「人件費を減らしながら減税し、市民に返していきたい」

 名古屋市の河村たかし市長は4日の年頭会見でそう語り、「職員にひと肌脱いでいただきたい」と訴えた。名古屋市は4月から、市民税の10%減税を実行する。

 市民税減税は、河村市長が昨年4月の市長選で掲げた目玉公約の1つ。行財政改革を徹底し、削減分を重税感に苦しむ市民に還元しようというものだ。減税を先行し、あらかじめ歳入を縮小させて歳出をカットする手法である。退路を断ったうえで、行政のムダを排除する、いわば崖っ縁戦略だ。零細企業の経営者として長年、実経済の現場で苦労を重ねてきた庶民派ならではの発想だ。

 自治体に課税自主権が認められるようになったとはいえ、減税する自治体はこれまで皆無に近い。しかも、恒久的な減税となると名古屋市が全国初。中身はこうだ。

 市民税には収入に関係なく支払う「均等割」(一律3000円)と、収入に応じて支払う「所得割」がある。前者は行政サービスを受けるための“応益負担”、後者は富の再配分の性格を持つ“応能負担”で、所得に対し6%と一律に定められている。

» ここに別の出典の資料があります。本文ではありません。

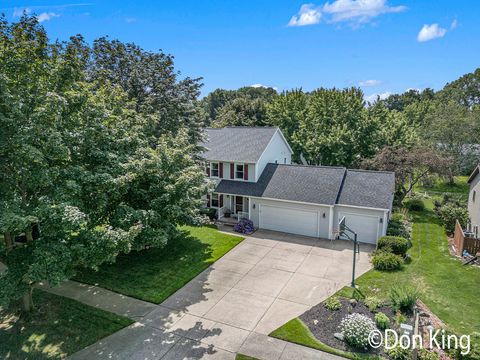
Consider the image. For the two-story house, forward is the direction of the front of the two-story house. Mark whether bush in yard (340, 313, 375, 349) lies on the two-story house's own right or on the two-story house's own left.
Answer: on the two-story house's own left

 これらについて名古屋市は4月から、均等割と所得割共に10%軽減する。つまり、均等割は2700円で、所得割は税率5.4%となる。個人市民税のみならず、法人市民税も同様に減税される。

 名古屋市の試算では、来年度の減税額は約161億円に上る。問題はその財源だが、名古屋市はもともと富裕な自治体で、財政力指数は1を超える。そして職員数は2万6000人(教員を除く)に上り、人件費は2000億円に達する。1割カットしたとしても200億円になる。名古屋市に倣えば他の自治体も、そして国も、増税ではなくて減税を実現できるのではないか。

 さらに河村市長は、減税をアピールして個人や企業に名古屋への移転を呼びかける。キャッチフレーズは「住んでちょーよナゴヤ 市民税10%減税」だ。